Над кроватью все еще кружил запах спиртного.
Он пьян?
Воздух холодил торчащую в проделанные прорези грудь; посмотрев на нее, Лайза почувствовала прилив праведного гнева.
— Зачем было вырезать дырки? Ты — извращенец!
Мужской голос прозвучал хрипло и мягко:
— Красиво, правда? Обычная спортивная майка на девушке, а ее соски выглядывают наружу. Очень красиво. Как мало ты понимаешь в красоте. Я так давно хотел на это посмотреть.
Повисла тишина.
Ее ноздри трепетали, пытаясь распознать сладковато-горький аромат. Затем понимание пришло само собой. Порох. Так пахнет порох.
— Ты пьян.
— Не особенно. Всего лишь пара стаканов бренди. Тебе нечего бояться.
Но она боялась. Боялась тем странным "нестрашным" страхом, который разгоняет кровь и вмешивает в нее толику возбуждения.
Изуродованная майка и сидящий у кровати в четыре (пять?) утра мужчина рисовали в сознании Лайзы психоделическую картину, обострившую до предела чувства и напрочь убившую адекватность происходящего.
Ночь. Ножницы. Хриплый голос. Ощущение абсолютной наготы, хотя она почти полностью одета. Теперь почти.
— Как работа?
Он снова усмехнулся.
— Хорошо. Все прошло хорошо.
Психоделика усилилась. Если бы она задала тот же вопрос диспетчеру или сантехнику, то ответ бы означал: "Да, все звонки отвечены, наряды отосланы на места поломок, их действия скоординированы" или "Все починено. Отходы из канализации больше не текут по жилым помещениям", но она спросила об этом убийцу.

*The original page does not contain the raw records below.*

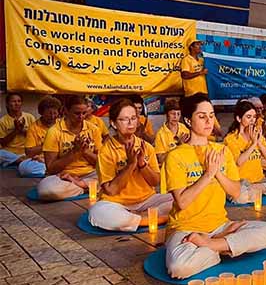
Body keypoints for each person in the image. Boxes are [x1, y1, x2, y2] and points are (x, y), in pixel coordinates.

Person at [164, 93, 266, 279]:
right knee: (179, 268)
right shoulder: (176, 156)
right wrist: (208, 174)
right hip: (185, 228)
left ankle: (212, 245)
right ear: (188, 120)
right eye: (202, 116)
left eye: (211, 115)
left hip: (220, 225)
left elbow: (235, 192)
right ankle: (225, 245)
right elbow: (182, 202)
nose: (209, 121)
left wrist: (217, 172)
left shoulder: (221, 150)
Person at [89, 99, 173, 231]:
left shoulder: (146, 147)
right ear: (114, 123)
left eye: (133, 118)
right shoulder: (106, 150)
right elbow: (111, 190)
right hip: (117, 203)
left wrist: (142, 165)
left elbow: (155, 182)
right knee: (97, 213)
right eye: (124, 119)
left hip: (147, 200)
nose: (130, 123)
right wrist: (130, 165)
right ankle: (150, 219)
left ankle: (138, 218)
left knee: (179, 199)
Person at [37, 95, 103, 200]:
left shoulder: (93, 129)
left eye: (84, 113)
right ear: (65, 111)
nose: (81, 117)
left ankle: (81, 186)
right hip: (62, 176)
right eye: (77, 113)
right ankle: (89, 187)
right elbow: (51, 168)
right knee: (47, 191)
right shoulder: (54, 132)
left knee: (118, 178)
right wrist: (74, 152)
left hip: (90, 174)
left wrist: (85, 151)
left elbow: (101, 163)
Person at [23, 96, 62, 177]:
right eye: (49, 113)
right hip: (40, 161)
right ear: (41, 113)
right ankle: (56, 173)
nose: (52, 116)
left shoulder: (62, 124)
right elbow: (29, 152)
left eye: (55, 113)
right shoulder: (33, 127)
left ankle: (53, 172)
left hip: (59, 159)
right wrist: (47, 144)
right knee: (23, 168)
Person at [0, 93, 36, 170]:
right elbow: (3, 143)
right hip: (10, 152)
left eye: (19, 101)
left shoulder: (29, 117)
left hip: (26, 152)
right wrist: (16, 131)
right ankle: (23, 161)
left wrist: (22, 130)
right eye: (13, 101)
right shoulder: (2, 121)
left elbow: (36, 137)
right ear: (7, 104)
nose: (17, 104)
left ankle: (18, 161)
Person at [154, 99, 190, 165]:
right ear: (167, 115)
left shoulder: (184, 129)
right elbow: (160, 159)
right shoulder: (160, 134)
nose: (175, 117)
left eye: (178, 114)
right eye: (173, 114)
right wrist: (178, 146)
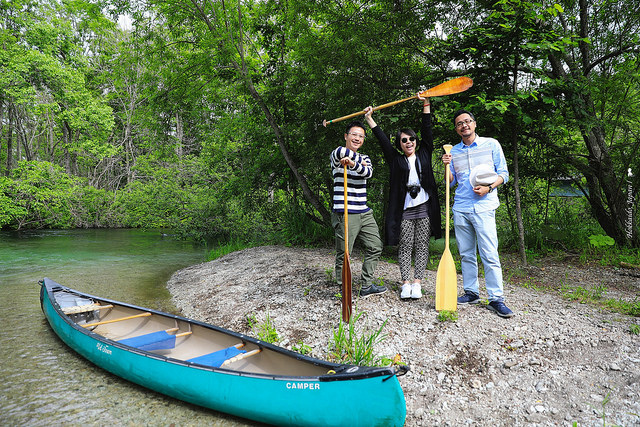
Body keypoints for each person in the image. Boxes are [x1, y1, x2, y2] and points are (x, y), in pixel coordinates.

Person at [363, 96, 442, 300]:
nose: (409, 142)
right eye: (404, 140)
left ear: (416, 141)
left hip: (424, 207)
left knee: (422, 246)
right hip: (405, 210)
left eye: (411, 139)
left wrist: (426, 105)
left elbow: (427, 130)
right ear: (400, 144)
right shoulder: (395, 159)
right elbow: (381, 140)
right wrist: (370, 119)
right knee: (405, 246)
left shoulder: (425, 152)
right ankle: (405, 283)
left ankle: (418, 283)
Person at [441, 109, 514, 318]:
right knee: (466, 254)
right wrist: (447, 167)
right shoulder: (452, 151)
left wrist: (489, 188)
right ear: (456, 129)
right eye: (459, 124)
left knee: (489, 254)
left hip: (484, 206)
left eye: (467, 121)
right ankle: (471, 292)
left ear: (474, 124)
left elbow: (504, 174)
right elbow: (450, 182)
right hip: (461, 207)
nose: (464, 125)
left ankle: (496, 298)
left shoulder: (491, 144)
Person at [330, 121, 386, 298]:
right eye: (354, 134)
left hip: (363, 211)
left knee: (375, 246)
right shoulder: (336, 153)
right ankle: (343, 287)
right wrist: (352, 160)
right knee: (344, 252)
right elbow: (341, 153)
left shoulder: (366, 158)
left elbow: (368, 172)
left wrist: (353, 163)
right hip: (345, 211)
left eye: (361, 136)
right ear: (346, 136)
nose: (357, 138)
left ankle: (366, 286)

И ответ наверняка означал: "Да, все хорошо, все убиты. Спасибо, что спросила".
Тихий бредовый не поддающийся логике разговор.
— Накрой меня.
— Я еще не налюбовался.
Лайза сжала зубы и на секунду прикрыла веки.
— Ты не извращенец, ты — маньяк.
— Точно.
Он держал средний палец у краешка губ — теперь, когда глаза привыкли к полумраку, Лайза хорошо различала детали, — и смотрел прямо на ее грудь.

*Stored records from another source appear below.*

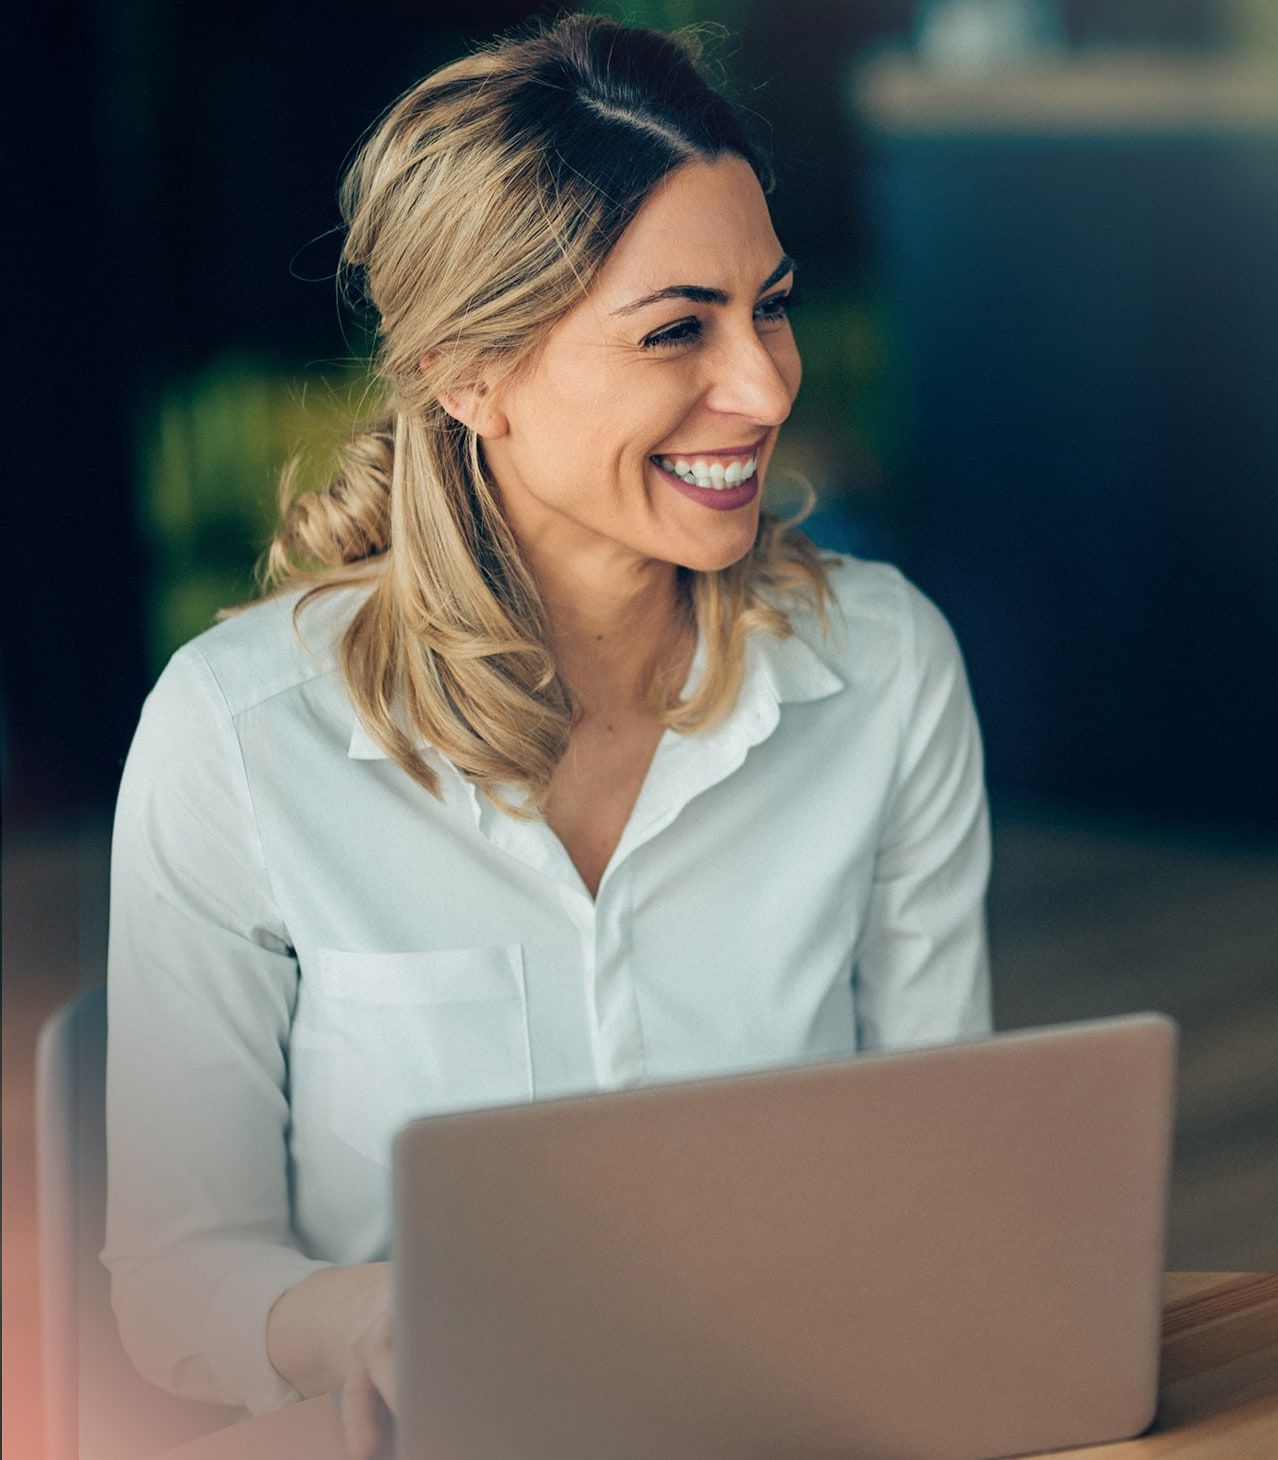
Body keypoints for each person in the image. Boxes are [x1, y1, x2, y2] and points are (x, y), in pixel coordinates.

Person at [103, 13, 992, 1459]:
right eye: (675, 331)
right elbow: (179, 1279)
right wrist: (365, 1319)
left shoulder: (885, 670)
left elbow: (949, 1164)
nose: (766, 387)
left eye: (768, 306)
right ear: (470, 373)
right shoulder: (238, 735)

В тишине и ее сбивчивом дыхании прошла еще минута.
— Что такого особенного в выглядывающих сосках?
— Эстетическое удовольствие. Наслаждение. Ты одета, ничего видно не должно быть, но видно, и это возбуждает. Разрыв на ткани — разрыв в восприятии. Несовместимость. Жадность того, кто глазеет через замочную скважину.
— Ты ненормальный.
— А почему я должен быть нормальным? Нормальный — это тот, кто никогда не позволит себе перейти невидимую черту и не даст образу из сознания воплотиться на самом деле. Кому нужны эти рамки?